The European Commission and US officials on Tuesday called on Palestinians and Israelis to prevent the derailment of the peace process following a deadly Tel Aviv bomb blast.
Tony Blair with Mahmoud Abbas in London on Tuesday
Coming just days after a suicide bomb in Tel Aviv threatened to undermine the three-week-old ceasefire declaration between Palestinians and Israelis, Tuesday's one-day meeting in London was seen by many as a good first chance to revive the "road map" plan for Middle East peace.
In response to Friday's bombing in Tel Aviv that has endangered a fragile peace between Israelis and Palestinians, the European Union, Russia, the United Nations and the United States called for "immediate action by the Palestinian Authority to apprehend and bring to justice the perpetrators" of the attack that killed five people.
During the meeting, Palestinian President Mahmoud Abbas again condemned Friday's attack, which undermined a three-week-old truce with Israel.

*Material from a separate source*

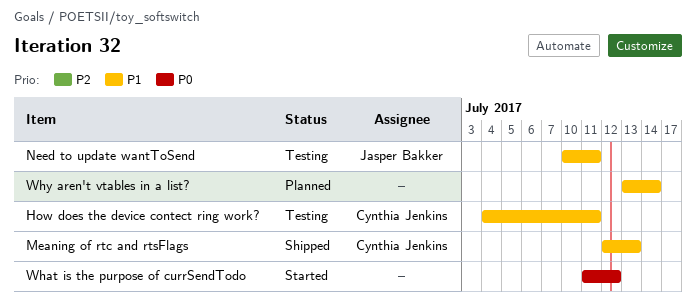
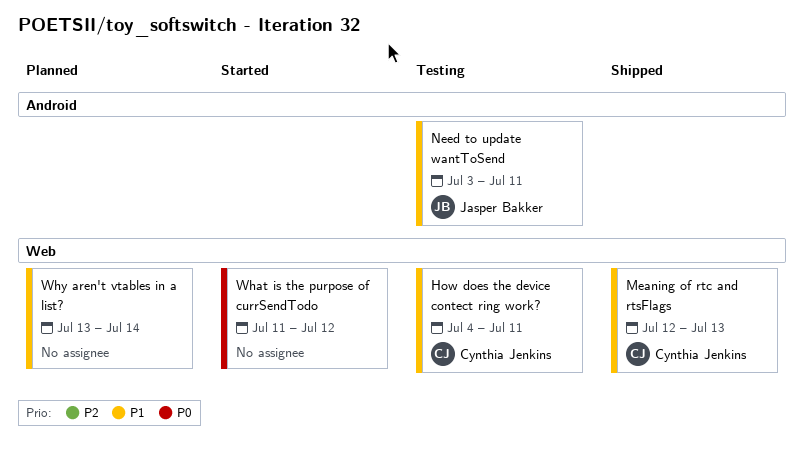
Need to update wantToSend, start: Jul 10 -> Jul 3

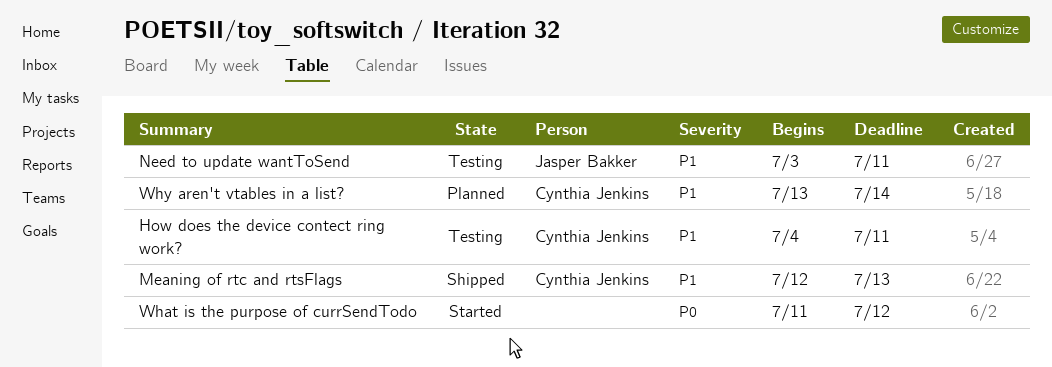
Why aren't vtables in a list?, owner: none -> Cynthia Jenkins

He told a news conference he held with Tony Blair, who hosted the conference, that Palestinians were committed to preventing attacks and promised to track down the culprits.
About 50 radical Islamic protestors from the Party of Freedom, an organization which is banned in many countries, demonstrated outside the conference, denouncing Abbas for what they called "acquiescence" to the United States. A speaker for the group said its aim was to return Israel and the Occupied Territories to governance under Islamic law and one leader.
"Muslim land is not for sale," they chanted.
Large international presence
The London talks brought together Abbas, US Secretary of State Condoleezza Rice, UN Secretary Genera Kofi Annan as well as some 40 European and Arab foreign ministers and World Bank and International Monetary Fund representatives.
"We are trying to lay a foundation for a successful movement through the road map to a two-state solution," Rice told a news conference in London.
EU Commissioner for External Relations and European Neighborhood Policy, Benita Ferrero-Waldner
European Union external relations chief Benita Ferrero-Waldner, who attended the talks, said it was the duty of everyone attending to work towards helping Palestinians reap the "fruits of peace."
"Each of us must play our part to ensure that the new momentum for peace is not derailed," she said Monday.
Israel calls for resolution
Palestinian Authority President Mahmoud Abbas, left, and Israeli Prime Minister Ariel Sharon in Egypt on Feb. 8.
Israeli officials meanwhile called on conference participants to pass a resolution committing the Palestinian Authority to dismantle militant activity.
"We want the London conference, which is set to promote reform in the Palestinian Authority, to commit to dismantling terrorist infrastructure," said foreign ministry spokesman Mark Regev.
Keeping peace process on track
Following Friday's bomb blast in downtown Tel Aviv -- the first since a landmark summit and ceasefire between Israeli and Palestinian leaders in Egypt of Feb. 8 -- observers in Europe worried the fragile peace process could suffer another set-back.
Ferrero-Waldner called on Abbas to strengthen a clampdown on militant factions, such as the Islamic Jihad which claimed responsibility for the Tel Aviv blast.
"President Abbas must take effective steps to fight and dismantle terror organizations, stop incitement, and maintain law and order within the Palestinian territories and vis-à-vis Israel," the EU official said while pointing out that Israel, for its part, needs to "ease restrictions on freedom of movement."
"Both sides are taking risks for peace and need our support," she added.
In the run-up to the London conference, the EU announced that it had earmarked up to €250 million ($331 million) this year to support steps towards the creation of a viable Palestinian state. The money will go towards creating a functioning judiciary system, supporting elections, and continuing efforts to improve governance and financial transparency. "We will make funds available to help deliver tangible improvements in living conditions, to build up the Palestinian's government capacity, and support the reconstruction of infrastructure and basic services," Ferrero-Waldner said.